GM: At first impression Ack-Ack Macaque and Ann Leckie’s Ancillary Justice seem like very different books but actually they contain a number of overlapping themes or concerns: most notably the human-AI-machine relationship. Of course you mix this up still further by introducing 'animal' into that group as well. Some of your other work also brushes these issues and Hive Monkey, sequel to Ack-Ack Macaque, builds on it in a big way. Is this a personal concern or, given Ann's book, do you think there's something in the air?

GLP: In some ways, I think science fiction has always been about our relationship with technology, exploring the myriad ways it shapes both our society and ourselves as physical individuals – and, right now, we’re living in an age of profound change.

As science fiction writers, it isn’t our job to accurately predict the future – history has shown that accurate soothsayers tend to get burned at the stake – but to explore instead a range of possible futures as a means of commenting on the world of today.

When I was at school in the mid-Eighties, hardly anyone had a mobile phone and home computers were something of a novelty.

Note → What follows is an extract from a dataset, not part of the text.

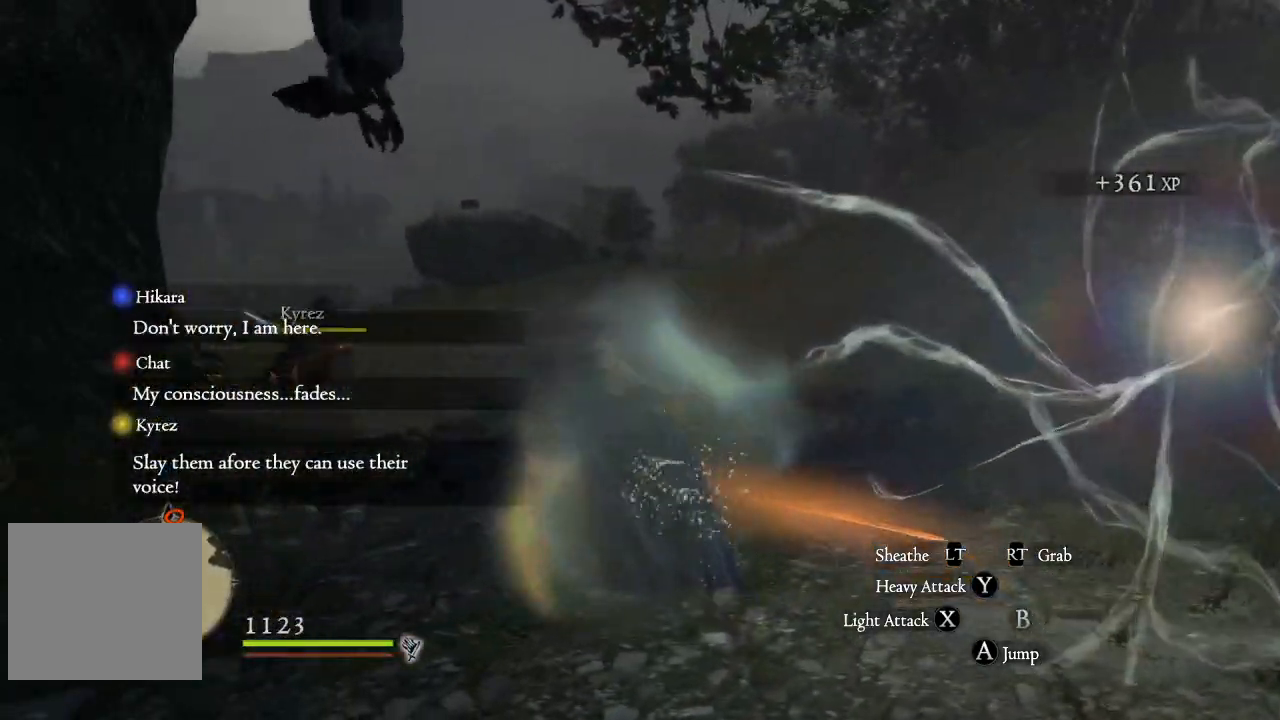
{"buttons": ["A", "X"], "left_stick": "up-left", "right_stick": "center", "events": [[300, "A", "down"], [451, "X", "down"]]}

Since then we’ve moved so many of our work and leisure activities online, and encoded so much of our public identities into social media profiles, that legitimate questions can start to be asked about the extent to which the Internet has become a neural and cultural prosthesis for communication and memory storage.

As science fiction writers, we have to look at all this and ask ourselves what the implications are. In the macaque books, I’m asking what it will mean to be human when personalities can be recorded and ‘run’ on computers; when whole chunks of your brain can be replaced by faster and better components; and when we have the capability to ‘upgrade’ animals to human levels of thought. And I’m trying to entertain you while I’m doing it. I’ve taken a Philip K. Dick sort of approach. I’ve given you a quartet of fast-paced adventure stories that you can enjoy as such, but I’ve built them around some fairly weighty philosophical questions about the nature of family, grief, loyalty and what it means to be a human being in this crazy, accelerating world.

GM: As you’ve mentioned, the books are also alternate histories, set in a world where France
and the United Kingdom merged in the aftermath of the Suez Crisis following a proposal from the French Prime Minister to Anthony Eden [a genuine historical event, in our timeline the offer was turned down]. What was it that attracted you to an alternate history rather than a straight near-future story, and why this particular turning, or jonbar, point?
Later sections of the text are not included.